But what’s the reason for the reform?
And what will it mean for students and government ministers?
How are student loans currently accounted for?
Essentially they are treated as a repayable loan from the government to students.
For various technical reasons, this means that when the government borrows money (around £16bn a year) from the financial markets and hands it over to students so they can pay universities for their tuition the sum is added to the national debt (the stock of government borrowing).
But it does not affect the deficit (the annual extra borrowing judged to have been done by the government).
It would only show up in the deficit if and when the loan is not repaid.
What’s the problem with this?
The design of the student loan system is such that a large proportion of the value of those loans (almost a half) is not expected to be paid back when they are made.
For instance, if a student does not earn above a certain income threshold (currently £25,000) in their future working life they never commence repayments.
And after 30 years (following graduation) any student’s outstanding debt is written off.
This write-off element makes a large tranche of these loans more like a government grant than a loan.
In theory this doesn’t matter. The government deficit will simply swell when the loans are written off three decades after they are made.
But, in practice, that’s when today’s cohort of politicians will be long retired, meaning the system arguably creates a temptation for them to create an abundance of loans today knowing that the fiscal consequences of the repayment shortfall will be some future politician’s problem.

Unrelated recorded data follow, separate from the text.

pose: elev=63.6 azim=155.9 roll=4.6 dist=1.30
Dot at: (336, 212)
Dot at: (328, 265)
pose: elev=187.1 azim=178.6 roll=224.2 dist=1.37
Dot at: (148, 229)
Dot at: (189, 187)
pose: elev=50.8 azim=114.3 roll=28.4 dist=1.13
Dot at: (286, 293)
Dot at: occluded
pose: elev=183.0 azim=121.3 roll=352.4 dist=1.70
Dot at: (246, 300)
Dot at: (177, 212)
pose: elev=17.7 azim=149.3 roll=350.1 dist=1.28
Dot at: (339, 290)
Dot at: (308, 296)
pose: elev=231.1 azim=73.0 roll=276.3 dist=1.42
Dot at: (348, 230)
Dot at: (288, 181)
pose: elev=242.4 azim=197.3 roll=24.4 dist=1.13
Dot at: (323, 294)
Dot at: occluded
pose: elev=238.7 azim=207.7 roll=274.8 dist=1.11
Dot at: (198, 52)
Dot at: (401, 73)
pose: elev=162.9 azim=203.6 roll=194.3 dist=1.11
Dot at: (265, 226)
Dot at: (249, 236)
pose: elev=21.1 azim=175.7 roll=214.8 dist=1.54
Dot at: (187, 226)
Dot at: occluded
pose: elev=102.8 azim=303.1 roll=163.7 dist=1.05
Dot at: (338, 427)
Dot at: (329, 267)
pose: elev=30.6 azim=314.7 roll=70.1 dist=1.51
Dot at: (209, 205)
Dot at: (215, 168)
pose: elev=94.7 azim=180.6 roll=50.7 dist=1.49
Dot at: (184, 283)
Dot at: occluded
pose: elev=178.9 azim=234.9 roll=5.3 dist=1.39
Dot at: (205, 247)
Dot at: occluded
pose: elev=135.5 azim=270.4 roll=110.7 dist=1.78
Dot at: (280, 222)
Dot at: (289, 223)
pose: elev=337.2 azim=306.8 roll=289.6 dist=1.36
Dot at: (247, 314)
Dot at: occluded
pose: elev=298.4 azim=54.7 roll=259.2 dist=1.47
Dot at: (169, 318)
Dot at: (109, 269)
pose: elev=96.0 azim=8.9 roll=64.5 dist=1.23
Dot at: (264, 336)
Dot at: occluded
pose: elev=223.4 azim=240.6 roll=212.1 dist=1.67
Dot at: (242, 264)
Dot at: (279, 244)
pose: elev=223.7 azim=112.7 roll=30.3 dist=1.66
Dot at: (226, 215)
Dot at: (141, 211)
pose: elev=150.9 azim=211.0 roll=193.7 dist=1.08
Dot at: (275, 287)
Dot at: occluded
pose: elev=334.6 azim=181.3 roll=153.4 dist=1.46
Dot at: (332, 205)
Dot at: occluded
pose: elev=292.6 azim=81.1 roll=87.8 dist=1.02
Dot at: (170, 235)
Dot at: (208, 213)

Meanwhile, the accrued interest on the stock of loans is currently counted as government revenue, despite the fact that much of it will never be paid, meaning it flatters the picture of the deficit today.
Another complication is that (again for financial accounting reasons) if the government sells off the packages of student loans to private investors, as it has been doing, the transaction artificially flatters the national debt.
This arguably creates a temptation for ministers to sell the loans to the private sector for less than they are truly worth.
Such distortions, it is widely agreed, make the current accounting system unsatisfactory.
The government’s official spending watchdog, the Office for Budget Responsibility, says that the accounting treatment of student loans creates “fiscal illusions”.
So what has the ONS ruled today?
That the portion of new student loans that are expected to be written off when they are made by the government will be included in the annual borrowing figures.
This is estimated to increase the annual deficit by around £12bn, of 0.6 per cent of GDP.
The official accounts are set to reflect this change from the Autumn of 2019.
The national debt will be unaffected.
What does it mean for students?
Nothing changes directly.
The size of their personal nominal debt remains the same.
And so do their repayment and write-off conditions.
However, some fear that the accounting change, by pushing up recorded government borrowing today, could influence ministers to reduce the amounts available in student loans, or prompt them to tighten up the repayment terms.
What does this mean for the Government’s finances?
The £12bn increase in the deficit is bad news for the Chancellor, Philip Hammond, because he has made a reduction in the deficit a central part of his fiscal mandate.
He has committed to cutting the deficit to below 2 per cent of GDP in 2020-21.
He is currently projected to achieve that with around £15bn to spare.
This accounting change threatens to wipe out almost all of that leeway.
This may put him under pressure to either miss his target or to raise taxes or cut spending (all politically difficult) if the economy stumbles and tax revenues undershoot expectations.